How many lines in the entries below contain the word "міста"? Reply with only the number.

'''

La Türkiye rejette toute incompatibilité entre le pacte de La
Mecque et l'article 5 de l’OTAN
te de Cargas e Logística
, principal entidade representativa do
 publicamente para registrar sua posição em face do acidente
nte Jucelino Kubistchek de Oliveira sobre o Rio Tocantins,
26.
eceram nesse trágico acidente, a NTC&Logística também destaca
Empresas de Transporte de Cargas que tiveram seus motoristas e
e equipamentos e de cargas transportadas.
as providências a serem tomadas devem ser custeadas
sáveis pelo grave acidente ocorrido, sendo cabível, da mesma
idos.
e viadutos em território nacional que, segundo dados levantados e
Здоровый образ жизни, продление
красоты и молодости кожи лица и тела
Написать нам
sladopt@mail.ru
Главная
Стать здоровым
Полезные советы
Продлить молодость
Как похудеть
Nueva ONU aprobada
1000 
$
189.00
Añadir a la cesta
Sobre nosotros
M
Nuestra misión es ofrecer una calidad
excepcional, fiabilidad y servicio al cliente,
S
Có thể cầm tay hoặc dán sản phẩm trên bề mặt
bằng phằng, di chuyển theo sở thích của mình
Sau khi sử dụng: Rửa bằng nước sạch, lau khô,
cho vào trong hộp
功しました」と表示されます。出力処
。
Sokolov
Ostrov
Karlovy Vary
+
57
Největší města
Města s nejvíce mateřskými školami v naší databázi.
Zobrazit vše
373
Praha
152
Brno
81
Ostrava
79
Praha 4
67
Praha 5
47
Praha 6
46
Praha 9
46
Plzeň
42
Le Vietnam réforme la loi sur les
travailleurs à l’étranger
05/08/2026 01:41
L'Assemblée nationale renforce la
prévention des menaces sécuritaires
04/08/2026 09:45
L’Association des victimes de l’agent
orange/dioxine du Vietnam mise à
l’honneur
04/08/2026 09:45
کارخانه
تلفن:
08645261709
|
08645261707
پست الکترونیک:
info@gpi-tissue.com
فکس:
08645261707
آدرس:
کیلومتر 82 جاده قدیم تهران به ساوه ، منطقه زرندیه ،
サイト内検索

'''
'''

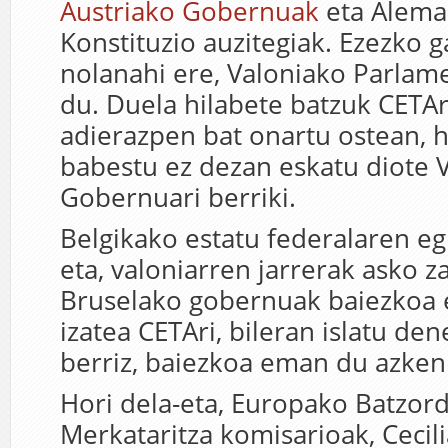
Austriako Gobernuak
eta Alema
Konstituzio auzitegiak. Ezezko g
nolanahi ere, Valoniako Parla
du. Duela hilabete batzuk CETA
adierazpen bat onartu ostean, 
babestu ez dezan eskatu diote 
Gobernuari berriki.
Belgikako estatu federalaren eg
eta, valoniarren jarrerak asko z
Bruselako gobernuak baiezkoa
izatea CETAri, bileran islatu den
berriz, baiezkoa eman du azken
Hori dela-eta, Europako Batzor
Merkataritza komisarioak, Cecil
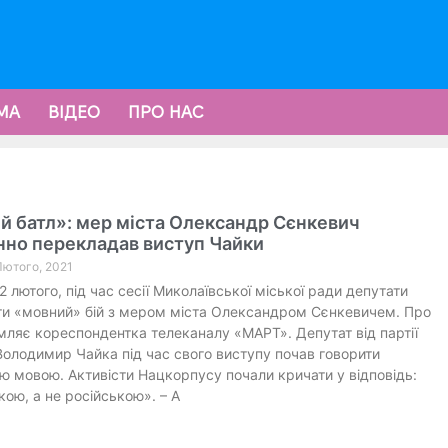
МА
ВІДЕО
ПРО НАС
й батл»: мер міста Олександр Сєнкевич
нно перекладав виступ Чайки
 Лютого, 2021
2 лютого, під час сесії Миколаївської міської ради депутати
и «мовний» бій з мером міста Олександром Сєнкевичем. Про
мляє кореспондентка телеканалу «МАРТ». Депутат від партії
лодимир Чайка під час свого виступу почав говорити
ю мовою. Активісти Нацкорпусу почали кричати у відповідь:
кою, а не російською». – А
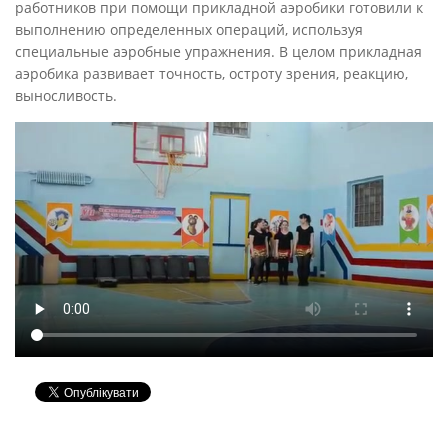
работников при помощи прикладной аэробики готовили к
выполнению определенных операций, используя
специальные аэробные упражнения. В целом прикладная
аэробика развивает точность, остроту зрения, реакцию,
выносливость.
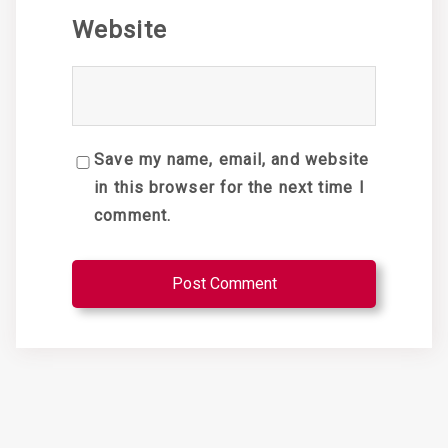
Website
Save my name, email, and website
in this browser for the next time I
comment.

'''
'''

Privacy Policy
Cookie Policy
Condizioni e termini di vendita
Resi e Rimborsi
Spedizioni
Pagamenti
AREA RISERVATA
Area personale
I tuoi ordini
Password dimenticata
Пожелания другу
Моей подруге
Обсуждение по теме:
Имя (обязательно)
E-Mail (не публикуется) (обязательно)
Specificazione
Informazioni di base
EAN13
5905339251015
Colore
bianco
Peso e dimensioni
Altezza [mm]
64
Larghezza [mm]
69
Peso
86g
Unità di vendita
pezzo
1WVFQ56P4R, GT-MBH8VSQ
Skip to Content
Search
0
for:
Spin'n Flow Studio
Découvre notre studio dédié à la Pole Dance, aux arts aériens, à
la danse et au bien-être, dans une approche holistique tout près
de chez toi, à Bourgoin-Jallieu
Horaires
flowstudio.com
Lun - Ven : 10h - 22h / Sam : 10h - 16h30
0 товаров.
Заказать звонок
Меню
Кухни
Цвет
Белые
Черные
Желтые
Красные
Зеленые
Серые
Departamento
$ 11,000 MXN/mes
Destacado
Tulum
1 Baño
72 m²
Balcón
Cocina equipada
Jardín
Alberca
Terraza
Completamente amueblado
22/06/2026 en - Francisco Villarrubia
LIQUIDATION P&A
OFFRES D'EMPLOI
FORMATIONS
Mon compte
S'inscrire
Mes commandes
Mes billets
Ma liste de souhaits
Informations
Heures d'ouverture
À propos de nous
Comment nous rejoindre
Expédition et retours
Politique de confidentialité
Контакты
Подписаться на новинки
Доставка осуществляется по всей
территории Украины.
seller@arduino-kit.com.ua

'''

**EXERCISE RESPONSE:** 2